Tiptree, James, Jr. Her Smoke Rose Up Forever. Sauk City, WI: Arkham House, 1990.

Alice Sheldon, a clinical psychologist who wrote science fiction as “James Tiptree Jr.,” was a candle who burned fast and bright. Though she published a couple of comparatively weak novels before her suicide in 1987, all her important short fiction appeared between 1970 and 1977. I read much of it as it appeared, in magazines and original anthologies, and I was as taken as everyone else with the focus and literary richness of her style and with the electric impact produced by the content of what she wrote. Before anyone knew who she really was, Robert Silverberg famously described “Tiptree” as quintessentially male.
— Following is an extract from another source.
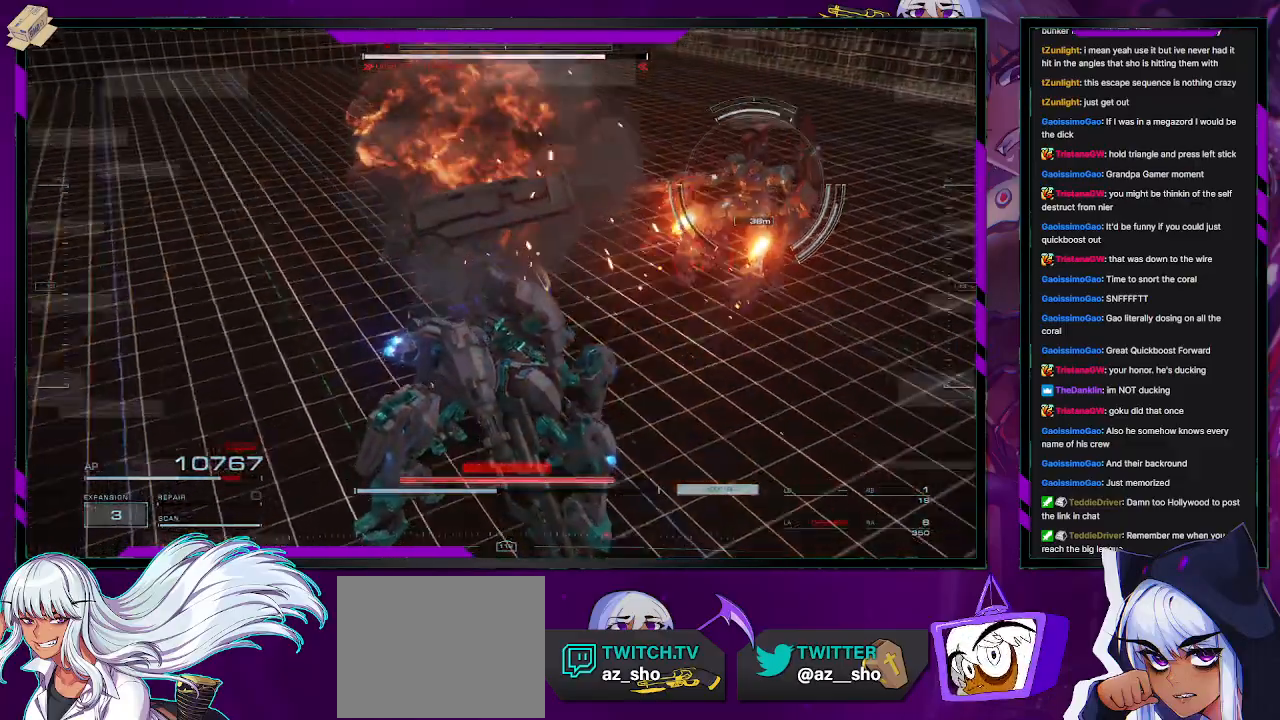
{"buttons": ["R2"], "left_stick": "right", "right_stick": "center", "events": [[150, "right_stick", "up-right"], [167, "left_stick", "down-right"], [333, "right_stick", "center"], [383, "left_stick", "right"]]}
But it’s flatly impossible to read “Houston, Houston, Do You Read?” — in my opinion, the very best piece in this volume and one of the most important SF short stories of the past half-century — and to imagine that the author was anything other than an extremely thoughtful and aware woman. “The Girl Who Was Plugged In” is more the “standard” sort of story, and very well written, too, but it simply doesn’t carry the weight of “The Women Men Don’t See” or “A Momentary Taste of Being” or the title story. Sheldon was a product of her time, and it’s unlikely a writer like this, with this sort of eye-opening agenda could appear again. Which is all the more reason to read and appreciate her work. (2/04/06)

Busiek, Kurt. Astro City: Confession. La Jolla: Homage Comics, 1997.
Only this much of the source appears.